今朝、マティアスが宿に来ると「今日は昼飯を家で食おう」と言って、ポリバケツに入った大量の小さな魚を見せてきた。浜辺でたくさん干してるやつだ。この煮干しほどの大きさの魚がこの島唯一の現金調達元で、干した物をマラウィ内の都市に売っている。もっと大きな魚を捕れば良いのにと思うが、大きな魚は網に偶然かかったものを島民に売る程度らしい。実際、村には魚市場らしきものもない。島から他の都市に生魚を売りに行くのはかなり大変なので、保存のきく干し魚の方が輸送や販売が楽なのだろう。

12
時半にマティアスは宿に迎えにやって来た。それから浜辺を歩いて彼の集落へ向かい、彼の家ではなく、他の親戚の家に入った。中には比較的綺麗なテーブルセットがあり、子供達が三人と大人の女性がいた。席に着いて、桶で手を洗うと、奥から大量のシーマと干し魚を煮たものが入った小さな鍋が出てきた。干し魚には微かにトマトが入っているが、あとは一切野菜はない。たったこれだけのオカズでこの量のシーマを食べるのは、ペース配分に高度な戦略が必要だ。やはり、現地人の暮らしはかなり質素なのだ。コップに冷えた水をいれてくれた。湖の水だろうなと思ったが、「よし、飲もう!」と勢い付けてから笑顔で一気にいただいた。
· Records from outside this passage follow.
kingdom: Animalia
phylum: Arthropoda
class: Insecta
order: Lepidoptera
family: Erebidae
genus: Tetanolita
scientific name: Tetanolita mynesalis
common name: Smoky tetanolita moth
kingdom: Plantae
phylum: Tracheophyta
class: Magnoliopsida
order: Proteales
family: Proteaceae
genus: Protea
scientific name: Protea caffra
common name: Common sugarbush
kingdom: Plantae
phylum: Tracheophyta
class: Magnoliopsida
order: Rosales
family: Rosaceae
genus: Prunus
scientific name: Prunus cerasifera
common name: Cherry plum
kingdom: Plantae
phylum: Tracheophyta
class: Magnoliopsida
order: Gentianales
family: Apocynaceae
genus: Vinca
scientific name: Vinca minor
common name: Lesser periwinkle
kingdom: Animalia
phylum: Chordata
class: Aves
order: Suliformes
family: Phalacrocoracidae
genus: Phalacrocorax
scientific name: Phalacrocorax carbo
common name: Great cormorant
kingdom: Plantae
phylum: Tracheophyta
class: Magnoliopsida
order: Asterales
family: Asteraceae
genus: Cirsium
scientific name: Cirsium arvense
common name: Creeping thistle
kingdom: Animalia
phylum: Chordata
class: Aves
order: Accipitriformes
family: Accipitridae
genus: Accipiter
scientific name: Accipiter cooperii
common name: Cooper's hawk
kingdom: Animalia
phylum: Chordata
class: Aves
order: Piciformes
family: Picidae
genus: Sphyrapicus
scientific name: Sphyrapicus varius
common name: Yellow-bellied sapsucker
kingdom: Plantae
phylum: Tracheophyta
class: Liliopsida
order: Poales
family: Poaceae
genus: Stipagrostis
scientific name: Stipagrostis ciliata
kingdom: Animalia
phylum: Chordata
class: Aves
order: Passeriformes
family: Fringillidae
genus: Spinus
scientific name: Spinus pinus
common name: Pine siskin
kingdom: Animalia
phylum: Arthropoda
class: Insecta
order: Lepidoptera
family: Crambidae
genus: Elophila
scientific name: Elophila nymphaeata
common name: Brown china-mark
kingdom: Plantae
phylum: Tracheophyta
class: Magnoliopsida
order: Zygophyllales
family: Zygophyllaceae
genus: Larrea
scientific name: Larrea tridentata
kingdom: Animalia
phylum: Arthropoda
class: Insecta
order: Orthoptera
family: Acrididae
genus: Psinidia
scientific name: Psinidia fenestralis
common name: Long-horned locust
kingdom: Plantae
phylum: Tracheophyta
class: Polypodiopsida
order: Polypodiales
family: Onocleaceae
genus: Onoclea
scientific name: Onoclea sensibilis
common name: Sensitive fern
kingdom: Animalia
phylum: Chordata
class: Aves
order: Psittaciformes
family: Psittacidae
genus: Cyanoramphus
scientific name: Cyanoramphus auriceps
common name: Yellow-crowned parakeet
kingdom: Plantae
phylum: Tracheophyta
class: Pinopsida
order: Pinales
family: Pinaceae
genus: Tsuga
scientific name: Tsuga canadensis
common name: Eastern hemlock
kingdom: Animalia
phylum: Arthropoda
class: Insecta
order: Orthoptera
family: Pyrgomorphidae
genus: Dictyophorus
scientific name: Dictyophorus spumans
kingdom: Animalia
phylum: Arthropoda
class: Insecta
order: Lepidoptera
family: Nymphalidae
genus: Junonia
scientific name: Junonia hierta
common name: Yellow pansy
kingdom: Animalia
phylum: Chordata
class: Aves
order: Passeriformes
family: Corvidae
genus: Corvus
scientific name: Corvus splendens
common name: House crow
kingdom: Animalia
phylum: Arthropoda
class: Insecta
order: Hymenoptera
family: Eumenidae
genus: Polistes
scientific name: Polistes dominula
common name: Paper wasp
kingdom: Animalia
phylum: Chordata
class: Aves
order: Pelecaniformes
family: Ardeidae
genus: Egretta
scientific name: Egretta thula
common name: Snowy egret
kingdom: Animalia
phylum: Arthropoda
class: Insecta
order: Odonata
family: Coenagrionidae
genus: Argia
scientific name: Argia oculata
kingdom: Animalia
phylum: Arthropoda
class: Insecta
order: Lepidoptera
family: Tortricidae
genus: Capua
ご飯が終わると今日もマティアスの親戚巡りの続きになり、最後には工事中の彼の家に行って、奥さんにも会った。「そろそろ宿に帰るよ」と言うと、「フェリーが出る時間に見送りにいく」と言った。「いや、フェリーは何時になるか分からないからいいよ」と断ったが、行くといって聞かなかった。

夜の8時とか9時とか聞く人によって前後するフェリーの時間は、実際には11時だった。マティアスは本当に見送りに来た。フェリーは大きいので浜辺には着岸できないので、小舟を寄越して、浜辺から乗客を順番でフェリーに運ぶ。これを真っ暗闇のなか行うので、何処か密航のようだ。小舟にはすぐに現地人が殺到し、なかなか乗れない。マティアスが荷物を担いで「こっちだ!」と走り出した。暗闇で見えないが小舟が向こうに着いたようだ。アフリカ人の目は暗闇でも動物並みに機能する。ところが小舟に乗り込もうとすると船はどんどん進んで、マティアスのみを乗せて闇に消えていった。周りの人達が「すぐに来るから待て」と言うので、しばし待機。次に小舟が浜辺に来た瞬間に飛び乗った。小舟がフェリーに横付けされて、階段を上がるとマティアスはなぜか手錠をかけられていた。多分泥棒の疑いをかけられたのか、駆けつけると無事に解放された。荷物を運んでくれたのに泥棒に間違われてしまったマティアスはあまりにも不幸だが、マティアスは笑顔で小舟で浜辺に戻って行った。かなり疑ってしまったが、本当にいいヤツだった。マティアス、ありがとう。